Ajit did not respond to my argument in (3815) about COMPARED TO WHAT? So
I repeat a part of that argument, and then continue.

Ajit criticizes "my theory" because it does not explain the determination
of m. However, if Marx's theory is weak, COMPARED TO WHAT? Sraffian
theory cannot even explain money, period; i.e. it can not explain the
necessity of money, why money must exist in a commodity-producing
economy. At least Marx's theory can explain, as a logical deduction from
the fundamental assumption of the theory (the "labor theory of value"),
that money has to exist, in order to function as the special commodity in
which all other commodities express their labor-value. This is not an
ad-hoc explanation of the necessity of money, based on the "difficulties
of barter", but a deduction from the fundamental assumption of the
theory. In other words, the necessity of money is explained in an
integrated way, along with the explanation of lots of other phenomena
(e.g. conflict over the length of the working day), all derived from this
fundamental assumption. I think this is a very significant theoretical
accomplishment that no other economic theory has been able to achieve.

Furthermore, it just occurred to me yesterday: Sraffa's theory does not
explain absolute prices either, but only RELATIVE prices!
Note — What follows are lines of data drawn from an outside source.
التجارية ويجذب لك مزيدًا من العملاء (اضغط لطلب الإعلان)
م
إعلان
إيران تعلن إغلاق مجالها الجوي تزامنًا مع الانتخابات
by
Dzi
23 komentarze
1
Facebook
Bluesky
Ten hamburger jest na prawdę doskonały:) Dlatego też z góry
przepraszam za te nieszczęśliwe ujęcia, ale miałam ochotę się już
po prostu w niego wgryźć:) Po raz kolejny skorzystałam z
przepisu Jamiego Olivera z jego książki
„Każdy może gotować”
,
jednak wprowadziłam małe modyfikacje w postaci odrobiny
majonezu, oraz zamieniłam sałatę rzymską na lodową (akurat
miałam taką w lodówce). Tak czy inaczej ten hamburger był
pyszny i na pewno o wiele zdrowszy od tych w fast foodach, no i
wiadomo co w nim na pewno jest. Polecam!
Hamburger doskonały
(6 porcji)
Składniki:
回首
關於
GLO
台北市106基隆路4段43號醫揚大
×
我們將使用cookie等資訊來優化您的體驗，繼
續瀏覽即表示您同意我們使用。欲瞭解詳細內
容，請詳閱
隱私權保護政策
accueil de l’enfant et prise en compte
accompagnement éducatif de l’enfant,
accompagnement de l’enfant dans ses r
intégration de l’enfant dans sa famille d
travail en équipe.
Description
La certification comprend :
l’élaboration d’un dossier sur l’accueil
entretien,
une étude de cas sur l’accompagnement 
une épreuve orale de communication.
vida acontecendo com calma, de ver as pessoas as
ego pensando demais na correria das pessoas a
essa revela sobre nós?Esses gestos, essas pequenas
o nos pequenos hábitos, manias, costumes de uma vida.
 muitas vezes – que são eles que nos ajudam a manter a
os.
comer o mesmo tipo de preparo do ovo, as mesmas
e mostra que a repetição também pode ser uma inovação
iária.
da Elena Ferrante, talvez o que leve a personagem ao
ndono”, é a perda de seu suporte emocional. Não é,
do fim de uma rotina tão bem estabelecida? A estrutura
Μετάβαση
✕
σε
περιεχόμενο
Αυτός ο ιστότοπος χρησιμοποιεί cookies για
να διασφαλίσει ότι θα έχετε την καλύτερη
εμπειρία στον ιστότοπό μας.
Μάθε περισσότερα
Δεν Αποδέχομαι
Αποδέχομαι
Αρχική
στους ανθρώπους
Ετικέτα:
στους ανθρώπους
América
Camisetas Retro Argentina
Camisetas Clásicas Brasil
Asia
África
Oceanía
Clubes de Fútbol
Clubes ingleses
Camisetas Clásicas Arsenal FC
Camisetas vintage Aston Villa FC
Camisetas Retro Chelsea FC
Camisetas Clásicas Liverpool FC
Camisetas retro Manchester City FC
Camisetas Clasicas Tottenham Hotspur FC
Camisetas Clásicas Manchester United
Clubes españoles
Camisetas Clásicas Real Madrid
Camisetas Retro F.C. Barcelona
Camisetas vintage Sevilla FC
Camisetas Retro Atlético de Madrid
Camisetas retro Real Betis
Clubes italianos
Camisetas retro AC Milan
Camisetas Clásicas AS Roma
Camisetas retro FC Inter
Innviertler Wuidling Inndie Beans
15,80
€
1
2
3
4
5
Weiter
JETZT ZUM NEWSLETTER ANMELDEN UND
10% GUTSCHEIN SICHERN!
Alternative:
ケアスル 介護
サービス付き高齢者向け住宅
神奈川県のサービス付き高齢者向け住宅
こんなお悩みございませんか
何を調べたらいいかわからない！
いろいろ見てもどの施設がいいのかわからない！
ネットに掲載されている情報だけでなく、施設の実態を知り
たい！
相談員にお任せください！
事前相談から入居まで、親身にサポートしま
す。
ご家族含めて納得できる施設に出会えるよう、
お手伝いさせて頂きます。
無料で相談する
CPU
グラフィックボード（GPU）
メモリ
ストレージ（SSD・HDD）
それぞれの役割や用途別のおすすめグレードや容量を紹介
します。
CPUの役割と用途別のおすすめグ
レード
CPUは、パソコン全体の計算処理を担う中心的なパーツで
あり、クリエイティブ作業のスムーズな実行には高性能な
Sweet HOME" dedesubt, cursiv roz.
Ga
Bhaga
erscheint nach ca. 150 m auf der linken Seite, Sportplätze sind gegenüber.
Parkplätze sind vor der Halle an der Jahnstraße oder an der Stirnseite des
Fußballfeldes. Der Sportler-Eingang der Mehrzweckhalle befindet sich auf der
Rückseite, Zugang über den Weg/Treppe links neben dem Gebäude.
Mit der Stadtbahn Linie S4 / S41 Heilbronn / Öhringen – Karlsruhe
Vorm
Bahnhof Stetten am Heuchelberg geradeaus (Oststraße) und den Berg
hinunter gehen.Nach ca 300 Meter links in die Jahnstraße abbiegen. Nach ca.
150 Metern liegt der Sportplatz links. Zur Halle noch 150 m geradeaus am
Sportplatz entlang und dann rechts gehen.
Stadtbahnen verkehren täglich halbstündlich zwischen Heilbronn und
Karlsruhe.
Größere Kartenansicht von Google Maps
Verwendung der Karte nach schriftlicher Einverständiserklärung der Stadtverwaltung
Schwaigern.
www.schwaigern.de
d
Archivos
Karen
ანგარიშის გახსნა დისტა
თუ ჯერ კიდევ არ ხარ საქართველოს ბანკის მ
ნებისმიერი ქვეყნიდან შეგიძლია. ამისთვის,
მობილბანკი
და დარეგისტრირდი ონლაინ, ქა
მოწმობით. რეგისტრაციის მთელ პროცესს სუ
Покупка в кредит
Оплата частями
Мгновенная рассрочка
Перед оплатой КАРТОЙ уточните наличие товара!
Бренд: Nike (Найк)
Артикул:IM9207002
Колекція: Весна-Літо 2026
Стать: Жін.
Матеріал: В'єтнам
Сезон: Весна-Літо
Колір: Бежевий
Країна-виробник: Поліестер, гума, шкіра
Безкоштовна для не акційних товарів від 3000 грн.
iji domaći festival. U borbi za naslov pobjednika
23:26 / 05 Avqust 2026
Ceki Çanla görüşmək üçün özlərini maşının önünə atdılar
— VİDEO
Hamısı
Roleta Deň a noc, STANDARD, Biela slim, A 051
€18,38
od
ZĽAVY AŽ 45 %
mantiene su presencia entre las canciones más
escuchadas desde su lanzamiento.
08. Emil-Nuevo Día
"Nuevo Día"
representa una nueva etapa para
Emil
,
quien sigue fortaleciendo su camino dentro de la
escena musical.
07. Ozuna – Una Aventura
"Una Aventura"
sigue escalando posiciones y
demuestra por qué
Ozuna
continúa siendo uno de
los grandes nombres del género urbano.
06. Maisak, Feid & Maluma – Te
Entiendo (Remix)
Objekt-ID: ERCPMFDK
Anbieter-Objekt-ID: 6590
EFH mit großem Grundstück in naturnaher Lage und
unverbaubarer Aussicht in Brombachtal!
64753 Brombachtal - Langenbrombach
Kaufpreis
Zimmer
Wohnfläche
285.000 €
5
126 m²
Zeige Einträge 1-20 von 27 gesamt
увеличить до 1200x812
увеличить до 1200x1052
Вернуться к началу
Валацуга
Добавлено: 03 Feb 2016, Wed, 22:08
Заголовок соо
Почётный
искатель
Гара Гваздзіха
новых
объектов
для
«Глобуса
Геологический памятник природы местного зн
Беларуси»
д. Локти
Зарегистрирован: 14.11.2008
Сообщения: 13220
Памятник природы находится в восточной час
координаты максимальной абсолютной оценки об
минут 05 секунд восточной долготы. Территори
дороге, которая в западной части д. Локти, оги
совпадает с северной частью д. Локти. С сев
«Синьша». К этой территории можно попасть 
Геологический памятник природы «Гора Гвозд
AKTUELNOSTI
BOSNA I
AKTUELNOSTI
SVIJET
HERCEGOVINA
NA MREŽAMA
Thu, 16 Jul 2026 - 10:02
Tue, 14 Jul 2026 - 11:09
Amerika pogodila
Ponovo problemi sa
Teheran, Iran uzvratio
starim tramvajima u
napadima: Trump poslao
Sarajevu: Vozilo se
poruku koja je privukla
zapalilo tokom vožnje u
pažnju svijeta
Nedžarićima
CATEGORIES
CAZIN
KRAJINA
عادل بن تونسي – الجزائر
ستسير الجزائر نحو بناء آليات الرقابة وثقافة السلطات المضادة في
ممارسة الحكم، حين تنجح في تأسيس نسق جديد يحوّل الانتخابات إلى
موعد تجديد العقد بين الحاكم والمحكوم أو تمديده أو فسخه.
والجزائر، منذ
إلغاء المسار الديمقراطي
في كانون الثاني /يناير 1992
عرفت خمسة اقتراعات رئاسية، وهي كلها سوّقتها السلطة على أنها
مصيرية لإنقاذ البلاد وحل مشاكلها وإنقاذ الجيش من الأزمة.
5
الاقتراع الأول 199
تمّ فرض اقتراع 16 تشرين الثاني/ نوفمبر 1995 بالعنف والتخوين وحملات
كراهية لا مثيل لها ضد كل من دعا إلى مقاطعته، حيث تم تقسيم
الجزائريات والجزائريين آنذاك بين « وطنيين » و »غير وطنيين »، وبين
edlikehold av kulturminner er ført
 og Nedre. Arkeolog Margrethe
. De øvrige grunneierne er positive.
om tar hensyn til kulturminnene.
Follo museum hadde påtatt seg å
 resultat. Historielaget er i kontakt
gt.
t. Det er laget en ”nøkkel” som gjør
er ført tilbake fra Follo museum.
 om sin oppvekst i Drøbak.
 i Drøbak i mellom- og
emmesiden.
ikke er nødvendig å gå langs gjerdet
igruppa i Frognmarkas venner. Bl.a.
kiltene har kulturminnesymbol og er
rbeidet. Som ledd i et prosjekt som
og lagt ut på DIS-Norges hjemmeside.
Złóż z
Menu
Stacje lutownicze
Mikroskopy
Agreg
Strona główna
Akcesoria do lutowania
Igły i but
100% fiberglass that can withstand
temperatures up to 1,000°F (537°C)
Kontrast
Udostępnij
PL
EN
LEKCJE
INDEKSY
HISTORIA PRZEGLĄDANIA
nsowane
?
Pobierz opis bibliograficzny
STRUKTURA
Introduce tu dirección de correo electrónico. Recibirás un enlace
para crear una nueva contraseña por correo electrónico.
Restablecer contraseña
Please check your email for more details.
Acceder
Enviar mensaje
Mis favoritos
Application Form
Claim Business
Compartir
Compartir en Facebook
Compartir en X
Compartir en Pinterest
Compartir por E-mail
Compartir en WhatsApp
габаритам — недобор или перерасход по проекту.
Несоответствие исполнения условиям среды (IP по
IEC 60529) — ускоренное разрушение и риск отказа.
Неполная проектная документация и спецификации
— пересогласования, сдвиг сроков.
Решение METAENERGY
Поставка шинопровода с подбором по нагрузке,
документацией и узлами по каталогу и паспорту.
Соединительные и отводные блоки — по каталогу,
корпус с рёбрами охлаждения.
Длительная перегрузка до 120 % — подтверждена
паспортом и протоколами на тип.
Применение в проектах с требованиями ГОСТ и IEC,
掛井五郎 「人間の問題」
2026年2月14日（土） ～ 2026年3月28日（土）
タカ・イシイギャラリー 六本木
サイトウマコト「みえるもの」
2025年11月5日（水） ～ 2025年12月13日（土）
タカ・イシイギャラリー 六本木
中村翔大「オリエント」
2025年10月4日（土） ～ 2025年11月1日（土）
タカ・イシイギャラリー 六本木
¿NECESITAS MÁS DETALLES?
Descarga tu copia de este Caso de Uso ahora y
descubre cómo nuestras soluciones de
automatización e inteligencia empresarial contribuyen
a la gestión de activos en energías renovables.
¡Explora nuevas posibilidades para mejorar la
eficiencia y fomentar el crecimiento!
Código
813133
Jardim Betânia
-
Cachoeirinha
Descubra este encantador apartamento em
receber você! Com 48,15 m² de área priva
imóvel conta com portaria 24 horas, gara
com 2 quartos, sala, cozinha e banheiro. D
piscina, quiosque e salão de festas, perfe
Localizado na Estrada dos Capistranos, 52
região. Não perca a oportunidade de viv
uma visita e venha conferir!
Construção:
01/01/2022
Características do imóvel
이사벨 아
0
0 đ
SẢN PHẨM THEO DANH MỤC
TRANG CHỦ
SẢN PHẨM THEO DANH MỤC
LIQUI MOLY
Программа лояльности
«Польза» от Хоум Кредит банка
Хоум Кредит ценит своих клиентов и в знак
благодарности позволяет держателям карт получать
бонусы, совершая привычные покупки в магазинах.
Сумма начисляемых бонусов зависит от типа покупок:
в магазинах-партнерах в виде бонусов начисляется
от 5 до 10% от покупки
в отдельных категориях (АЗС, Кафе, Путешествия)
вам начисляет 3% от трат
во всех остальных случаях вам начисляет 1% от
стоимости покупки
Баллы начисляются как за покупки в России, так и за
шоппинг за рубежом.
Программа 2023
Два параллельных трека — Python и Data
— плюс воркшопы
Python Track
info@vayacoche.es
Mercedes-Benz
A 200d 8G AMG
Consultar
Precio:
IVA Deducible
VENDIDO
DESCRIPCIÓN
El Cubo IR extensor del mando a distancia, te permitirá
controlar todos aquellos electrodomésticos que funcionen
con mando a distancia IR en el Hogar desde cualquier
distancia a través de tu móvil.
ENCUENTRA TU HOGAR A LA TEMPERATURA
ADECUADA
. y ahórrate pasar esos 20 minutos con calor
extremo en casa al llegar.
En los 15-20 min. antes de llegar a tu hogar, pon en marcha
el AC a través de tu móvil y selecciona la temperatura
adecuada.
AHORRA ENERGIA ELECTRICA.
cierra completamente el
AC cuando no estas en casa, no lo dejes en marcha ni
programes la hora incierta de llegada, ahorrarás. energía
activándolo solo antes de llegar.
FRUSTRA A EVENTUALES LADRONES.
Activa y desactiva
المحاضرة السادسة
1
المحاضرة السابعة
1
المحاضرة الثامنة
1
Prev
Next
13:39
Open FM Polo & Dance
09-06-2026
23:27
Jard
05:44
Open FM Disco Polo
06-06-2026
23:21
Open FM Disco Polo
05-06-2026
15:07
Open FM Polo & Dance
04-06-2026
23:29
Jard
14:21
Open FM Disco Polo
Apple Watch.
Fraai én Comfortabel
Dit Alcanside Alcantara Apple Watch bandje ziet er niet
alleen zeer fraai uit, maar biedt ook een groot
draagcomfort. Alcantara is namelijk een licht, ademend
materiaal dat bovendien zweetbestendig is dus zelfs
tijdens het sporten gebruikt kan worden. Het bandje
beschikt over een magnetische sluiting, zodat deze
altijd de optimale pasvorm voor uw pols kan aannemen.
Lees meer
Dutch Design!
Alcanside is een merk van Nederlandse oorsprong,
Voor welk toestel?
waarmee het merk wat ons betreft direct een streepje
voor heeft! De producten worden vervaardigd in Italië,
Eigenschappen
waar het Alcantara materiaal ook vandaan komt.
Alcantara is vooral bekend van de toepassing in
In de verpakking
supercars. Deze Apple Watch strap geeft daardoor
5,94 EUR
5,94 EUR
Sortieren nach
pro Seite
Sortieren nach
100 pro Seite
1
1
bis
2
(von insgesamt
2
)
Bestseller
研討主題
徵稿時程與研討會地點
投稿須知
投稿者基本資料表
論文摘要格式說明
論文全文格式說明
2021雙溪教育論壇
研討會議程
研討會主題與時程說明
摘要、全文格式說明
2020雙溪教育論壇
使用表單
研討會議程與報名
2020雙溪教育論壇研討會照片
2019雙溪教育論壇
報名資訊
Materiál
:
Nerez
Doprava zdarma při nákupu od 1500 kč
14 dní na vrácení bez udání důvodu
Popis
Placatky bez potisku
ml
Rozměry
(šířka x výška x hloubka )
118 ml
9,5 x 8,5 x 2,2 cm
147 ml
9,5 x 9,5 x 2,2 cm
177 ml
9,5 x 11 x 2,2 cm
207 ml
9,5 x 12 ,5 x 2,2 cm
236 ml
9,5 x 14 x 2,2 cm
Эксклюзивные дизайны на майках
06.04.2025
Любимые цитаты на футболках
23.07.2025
The Sraffian
system of equations has an extra unknown. The system can be solved if the
price of one of the commodities is set equal to 1 (i.e. is TAKEN AS
GIVEN!). This one commodity, called the numeraire, is arbitrarily chosen
and is not necessarily real money. (Indeed in a system of paper money,
the numeraire commodity cannot be real money). Sraffa's innovation was to
take as the numeraire the "standard commodity", which is a composite
commodity with peculiar characteristics and which has no relation to real
money at all. Sraffa's relative prices in terms of the ideal "standard
commodity" have nothing to do with real world prices; they are only a
solution to a logical problem with Sraffian theory ("the invariable
measure problem" in order make prices invariant to changes in the
distribution of income between wages and profits).

Therefore, we can see that Sraffa's theory is also determinant "only up to
a scalar multiple", just like Marx's theory. In this respect, so roundly
condemned by Ajit, Marx's theory is no worse than Sraffa's theory. And
the fact that Marx's theory is trying to explain real world prices and
real world profit makes it preferable to Sraffa's theory, which is only
trying to determine hypothetical numeraire-prices, which have no relation
to real world prices and profit.

How can anyone who accepts such a highly unrealistic theory like Sraffa's
criticize Marx's theory for failing to provide a complete explanation of
the determination of the value of money in his theory of real world prices
and profit? I think it is far better to have a partial explanation of
reality than a partial explanation of hypothetical
numeraire-prices. Especially when Marx's theory has such substantial
explanatory power of important phenomena of real capitalist economies.

I look forward to further discussion.